Protein Structure

Question 1

Concept of primary protein structure

Answer 1

Linear sequence of amino acids that make up the protein

Question 2

Concept of secondary protein structure

Answer 2

Local structural motifs within a protein, dictated by primary structure

Question 3

Concept of tertiary protein structure

Answer 3

The arrangement of secondary structure motifs into domains

Question 4

Concept of quaternary protein structure

Answer 4

The 3D structure of multimeric proteins composed of several subunits

Question 5

The type of reaction by which Amino Acids are joined together

Answer 5

Condensation

Question 6

Trimeric peptide sketch with amino terminus, carboxyl terminus and side chains

Answer 6

3 amino acids joined together, NH2 = amino terminus, COOH = carboxyl terminus, R1/R2/R3 side chains

Question 7

A-helix distinguishing features

Answer 7

Helical shape
N-H from one residue forming H bond with C=O 4 residues later.
Side chains project outwards
Proline will cause a kink - loses NH2 so no H bond formed.

Question 8

B-pleated sheet distinguishing features

Answer 8

Sheet shape made of beta strands
N-H, C=O point out at right angles to the backbone
H bonds form between N-H and C=O of differing strands
Alternate strands running parallel = parallel sheet
Alternate strands running anti-parallel =
Anti-parallel sheet

Question 9

Bonds responsible for holding together secondary structure?

Answer 9

H-bonds

Question 10

Bonds responsible for tertiary structure

Answer 10

Covalent bonds
Hydrogen bonds
Ionic interactions
Van der Waals forces
Hydrophobic interactions

Question 11

Covalent bond features

Answer 11

Strongest bonds
Exist in backbone
Exist between cysteine side chains - disulphide bridges.

Question 12

Hydrogen bond features

Answer 12

Occur between electronegative species and hydrogen atoms

Occur between sidechains, sidechains and water, or sidechains and the backbone itself

Question 13

Ionic interactions features

Answer 13

Electrostatic attraction between charged side chains.
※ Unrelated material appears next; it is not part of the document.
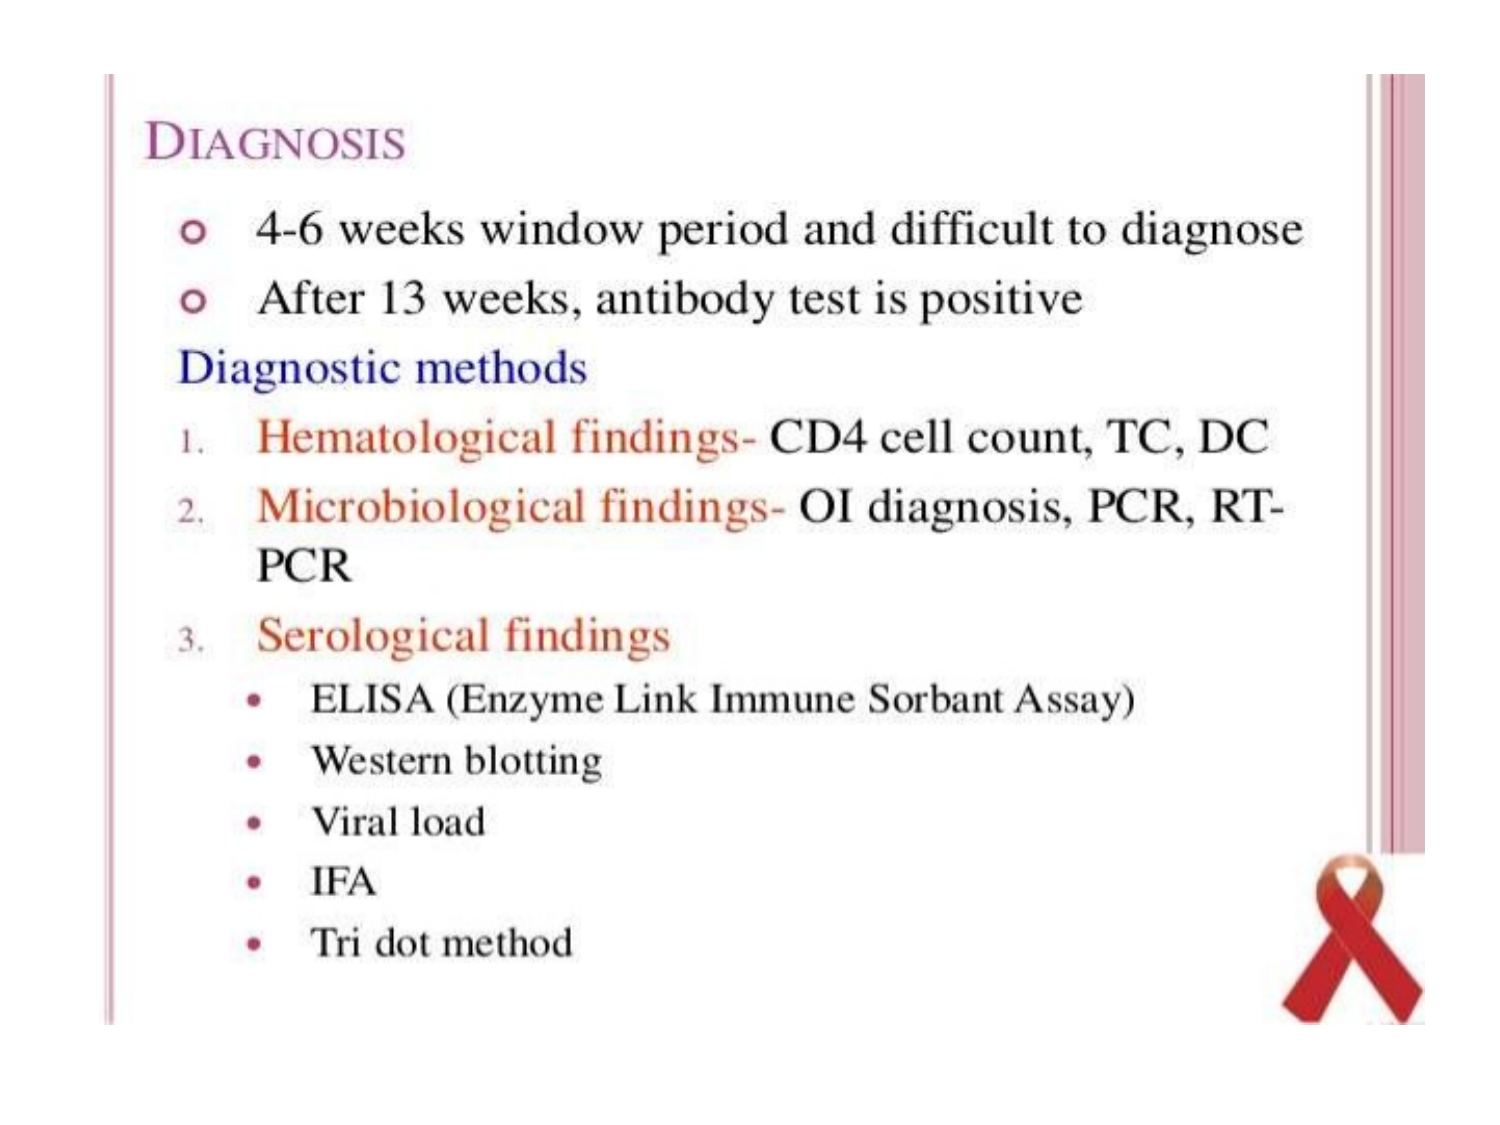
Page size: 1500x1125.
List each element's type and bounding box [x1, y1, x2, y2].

picture [99, 74, 1426, 1026]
Mostly on surface of proteins, hydrophilic

Question 14

Van der waals forces features

Answer 14

Weak
Electrostatic forces
Based on fluctuating electron clouds

Question 15

Hydrophobic interactions features

Answer 15

Hydrophobic side chains placed next to each other in the hydrophobic core of the protein. Creates hydrophobic core and hydrophilic surface.

Question 16

Principle of electrophoresis

Answer 16

AAs have charged side chains, electrophoresis can separate proteins on basic of overall charge and/or molecular weight

Question 17

Why can proteins with single mutations be separated by electrophoresis?

Answer 17

Single amino acid change
Weight and/or charge changes.
Change detectable as a difference in the distance the two proteins travel under electrophoresis.

Question 18

What is an example of N-linked glycosylation?

Answer 18

Addition of sugar groups to asparagine (N) residues of Luteinizing Hormone Receptor

Question 19

Why does N-linked glycosylation have an effect on electrophoresis distance?

Answer 19

Mutation of two asparagine to glutamine can be picked up by electrophoresis as a reduction in the overall molecular weight of LHR.